I confess that despite any other ambitions have arisen in my life, the earliest and most consistent drive I’ve had is to play with words. At all times I can’t help but notice their beauty and power, whether it’s in an Old English text, a 20th-century confessional poet, or daily conversation. Some part of me always returns to the idea that I could say fuck it to prosaic ambitions and dedicate myself to wordplay as a way of life, as grandiose as that sounds. I like to think of this part as akin to Bilbo Baggins’ “Tookish” tendencies.
But the greater part of me, which seems to grow in influence with every year of aging– the cynical part, or the realist part, depending on your perspective– says that only a rare handful of people ever feed and house their children on the fruits of their creative endeavors.
I’m lucky enough to have a father who sets a worthy example, as a children’s author of some renown. I suppose that example is part of what fostered my early fixation– from the time I learned to read and write at three years old– on creative writing. But I compare myself to him, and the way that he climbed his way into the small circle of respectable artists, not through manic inspiration, but through daily labor. Even when he was working day jobs and helping to take care of me and my two brothers, he wrote and submitted until he succeeded.
I take as another example role models like Ludwig Wittgenstein, logical positivist philosopher, who at eight years old would suddenly stop, dumbfounded, in a doorway while contemplating questions about the workings of the universe– and never lost that insatiable drive to understand and explain.
I can’t believe that I am like either of those examples. Once or twice a year, I seize on a rabid bout of creative obsession, and scrawl out poems and songs and fiction that, by others’ accounts (though I don’t really accept it) are pretty all right and have some artistic merit.
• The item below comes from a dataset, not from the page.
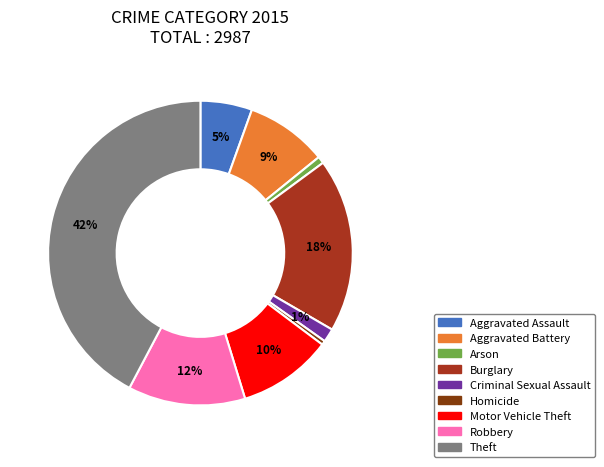

What percentage is the Aggravated Battery slice, to the nearest percent?

9%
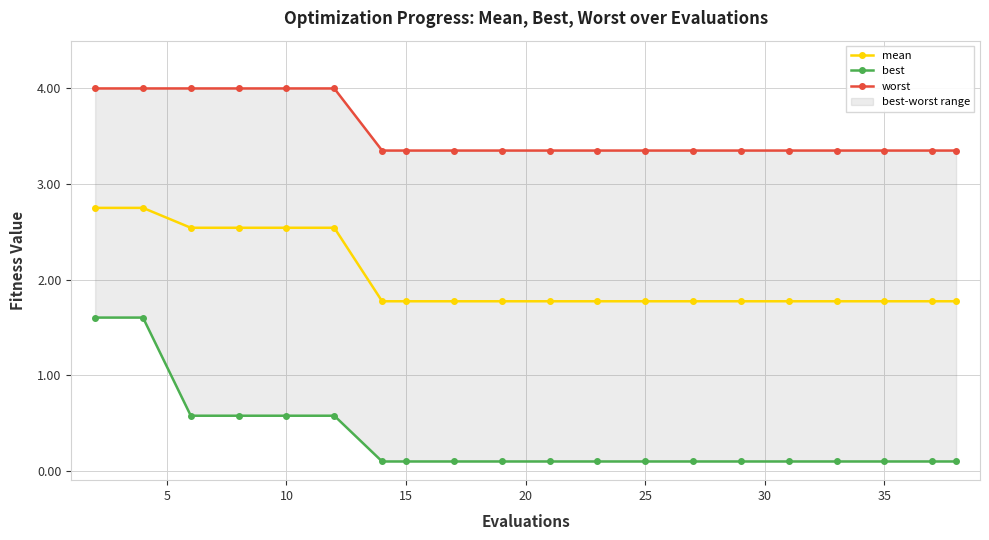

How many mean values are between 1 and 2?

14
Then my mood swings and I tear up half of what I wrote and go back to accepting that I’m a destitute bum who contributes nothing of value to the world.
My drive isn’t enough, you see. I don’t have the stability and dedication to sit down and write like a job every day– like Terry Pratchett, who early in his career, while still working day jobs, would force himself to write eight hundred words on his old manual typewriter every single evening, whether he felt like it or not. (If he finished a book and was under his daily word limit, he promptly started another book, according to Neil Gaiman.) And I’m not the kind of genius that Wittgenstein was, obsessed enough with a single mission that all other aspects of life can fall by the wayside while I pursue it single-mindedly.
My creativity can’t help but be all tangled up in my moods, my tumultuous relationships, and my own oddities and failings. That’s the curse of manic depression. Making superhuman starts, and then trashing or abandoning them. That’s why my six-word biography is: “Many projects started, none finished yet.” It sounds amusing, and it really is– I can chuckle at it plenty. But it’s also a fucking disaster.
My petulant inner demon also points out to me, usually at 3 AM, that I’ve had plenty of rejection in my life on all fronts, and I don’t really need to hear from an editor that my style “isn’t what their looking for,” or some other inane, patronizing let-down. Because I tell myself that all the time already.
So there’s my pity-party, my tiny violin and my pathetic song, my bog-wallowing for today. Have a good one, and I wish you more gumption and stick-to-it-iveness that I can muster up.
NB: I do realize that ridiculing myself for self-pity doesn’t actually make it any less self-indulgent. It’s basically my way of saying, “I know what I’m doing and I’m embarrassed about it but I’m doing it anyhow.”